**TASK DETAILS**
Please copy every line of the records below that holds the word "VERTEX".

**DATA FOR PROCESSING**
:::
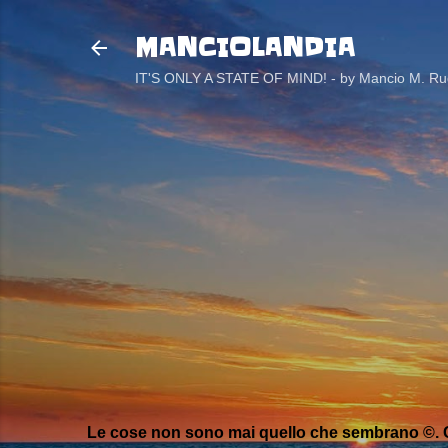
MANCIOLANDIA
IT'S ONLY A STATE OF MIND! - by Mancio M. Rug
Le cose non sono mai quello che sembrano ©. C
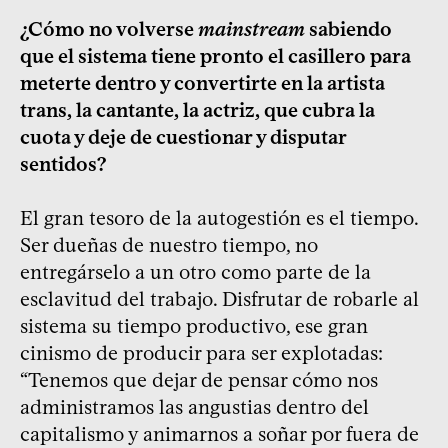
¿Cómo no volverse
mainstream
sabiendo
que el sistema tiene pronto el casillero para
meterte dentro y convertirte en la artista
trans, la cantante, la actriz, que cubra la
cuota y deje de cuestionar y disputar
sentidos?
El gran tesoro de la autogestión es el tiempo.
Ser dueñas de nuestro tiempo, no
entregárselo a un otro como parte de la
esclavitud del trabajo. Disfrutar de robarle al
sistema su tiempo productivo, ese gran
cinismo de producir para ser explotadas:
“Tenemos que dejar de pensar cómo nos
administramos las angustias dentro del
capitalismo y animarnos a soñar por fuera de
:::
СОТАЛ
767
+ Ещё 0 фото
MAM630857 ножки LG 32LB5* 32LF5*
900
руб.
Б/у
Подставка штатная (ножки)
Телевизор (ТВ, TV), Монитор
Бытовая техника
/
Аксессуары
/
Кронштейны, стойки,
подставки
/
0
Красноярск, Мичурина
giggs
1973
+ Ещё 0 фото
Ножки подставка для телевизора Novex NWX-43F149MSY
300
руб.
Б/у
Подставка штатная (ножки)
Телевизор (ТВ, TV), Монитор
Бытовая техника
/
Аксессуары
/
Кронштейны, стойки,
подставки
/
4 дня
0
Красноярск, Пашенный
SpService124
:::
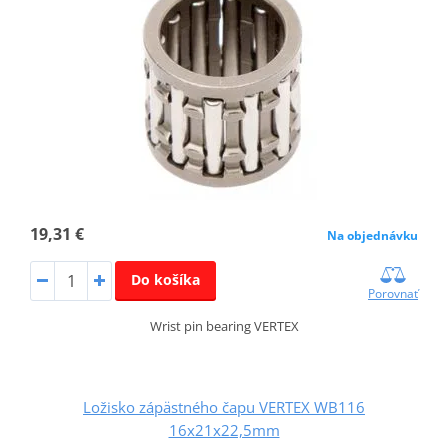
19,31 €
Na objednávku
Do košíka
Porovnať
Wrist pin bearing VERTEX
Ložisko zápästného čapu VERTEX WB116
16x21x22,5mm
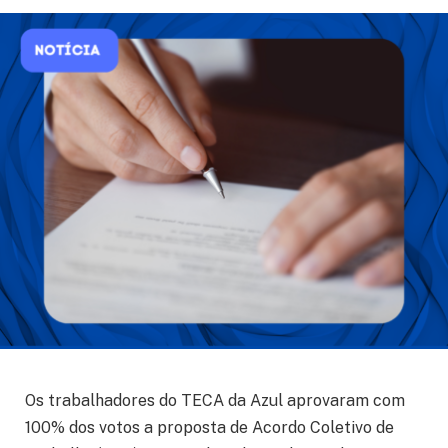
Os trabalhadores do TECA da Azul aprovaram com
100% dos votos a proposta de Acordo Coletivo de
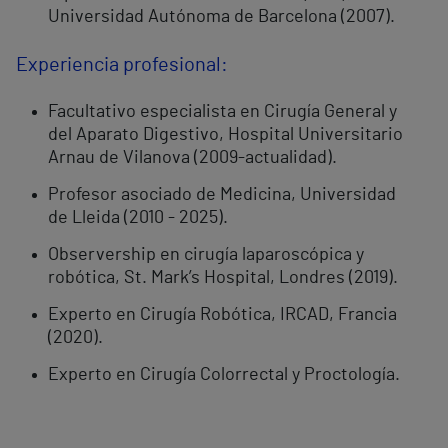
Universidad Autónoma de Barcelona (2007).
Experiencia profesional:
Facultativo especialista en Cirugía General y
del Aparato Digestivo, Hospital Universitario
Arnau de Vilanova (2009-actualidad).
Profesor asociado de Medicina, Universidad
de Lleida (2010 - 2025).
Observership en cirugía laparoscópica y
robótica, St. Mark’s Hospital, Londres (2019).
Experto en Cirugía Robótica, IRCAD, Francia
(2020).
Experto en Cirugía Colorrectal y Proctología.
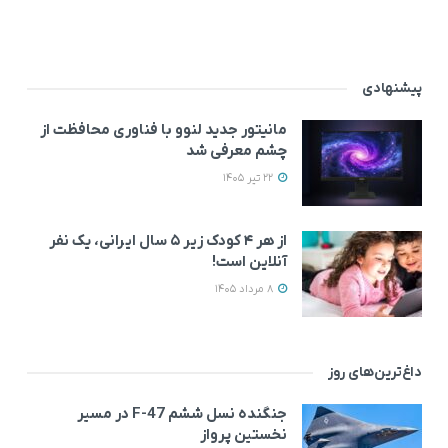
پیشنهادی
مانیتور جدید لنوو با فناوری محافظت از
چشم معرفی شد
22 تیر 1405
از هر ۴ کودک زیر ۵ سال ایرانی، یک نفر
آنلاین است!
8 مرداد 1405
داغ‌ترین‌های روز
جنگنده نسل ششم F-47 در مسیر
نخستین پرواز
:::
**YOUR SOLUTION**
Wrist pin bearing VERTEX
Ložisko zápästného čapu VERTEX WB116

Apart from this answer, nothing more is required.